I have a function that is critical in my code because it is called many times. I am trying to optimize it.
The function takes in an N-dimensional factor and a tuple of variables. A factor consists of an N-dimensional array and a tuple of integers that can be thought of as the “names” of each dimension. The objective of the function is to “sum” the elements of the dimensions specified by the tuple argument vars
and wrap the result in a new Factor
after having dropped the summed out dims. Note: the number of values along a dimension tends to be very small (in fact, just two since the variables are binary in most cases).

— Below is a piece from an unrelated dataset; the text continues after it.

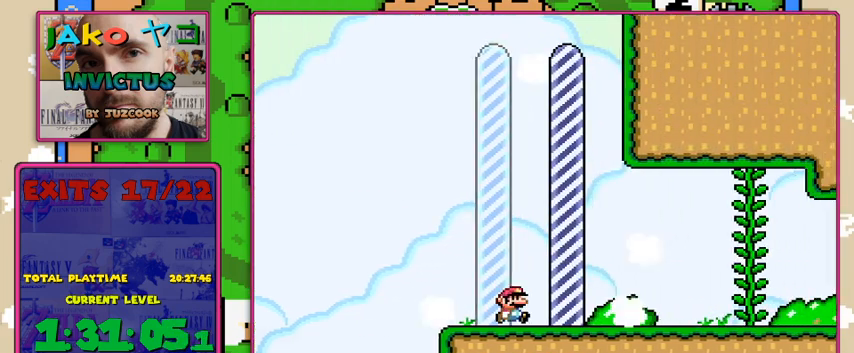
{"buttons": ["Y"], "events": [[167, "B", "up"], [433, "DPAD_RIGHT", "up"]]}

Here is my current definition and a small example that calls it:
using BenchmarkTools
mutable struct FactorK{T, N}
vars::NTuple{N,Int64}
vals::Array
end
function factor_marginalization(A::FactorK{T}, vars::NTuple{N,Int64}) where {T,N}
dims = indexin(vars, collect(A.vars)) # map vars to dims
r_size = ntuple(d->d in dims ? 1 : size(A.vals,d), length(A.vars)) # assign 1 to summed out dims
ret_vars = filter(v -> v ∉ vars, A.vars)
r_vals = similar(A.vals, r_size)
ret_vals = sum!(r_vals, A.vals) |> x -> dropdims(x, dims=Tuple(dims))
FactorK{eltype(A.vals),length(ret_vars)}(ret_vars, ret_vals)
end
factor_marginalization(A::FactorK, vars::Int) = factor_marginalization(A, [vars])
input = 1:8 |> x -> reshape(x, 2,2,2) |> float |> collect
A_vars = (1,2,3)
A_card = size(input)
A = FactorK{Float64,length(A_vars)}(A_vars, input)
vars = (1,2)
# factor_marginalization(A, vars)
@btime factor_marginalization(A, vars)
@code_warntype factor_marginalization(A, vars)
This implementation takes 1.226 μs (20 allocations: 1.23 KiB)
according to @btime
in my computer.
As you can see from the output of @code_warntype
, my function isn’t type stable. I noticed that the first problem is the filter
that is applied to a tuple that calculates ret_vars
. It makes sense that the resulting type cannot be inferred since the number of elements depends on the values of the operands. My question is: are there any tricks I can apply to make this function type stable? If you have any suggestions of changes I could apply to my FactorK
definition to make this function run faster, I would also be very interested to hear them.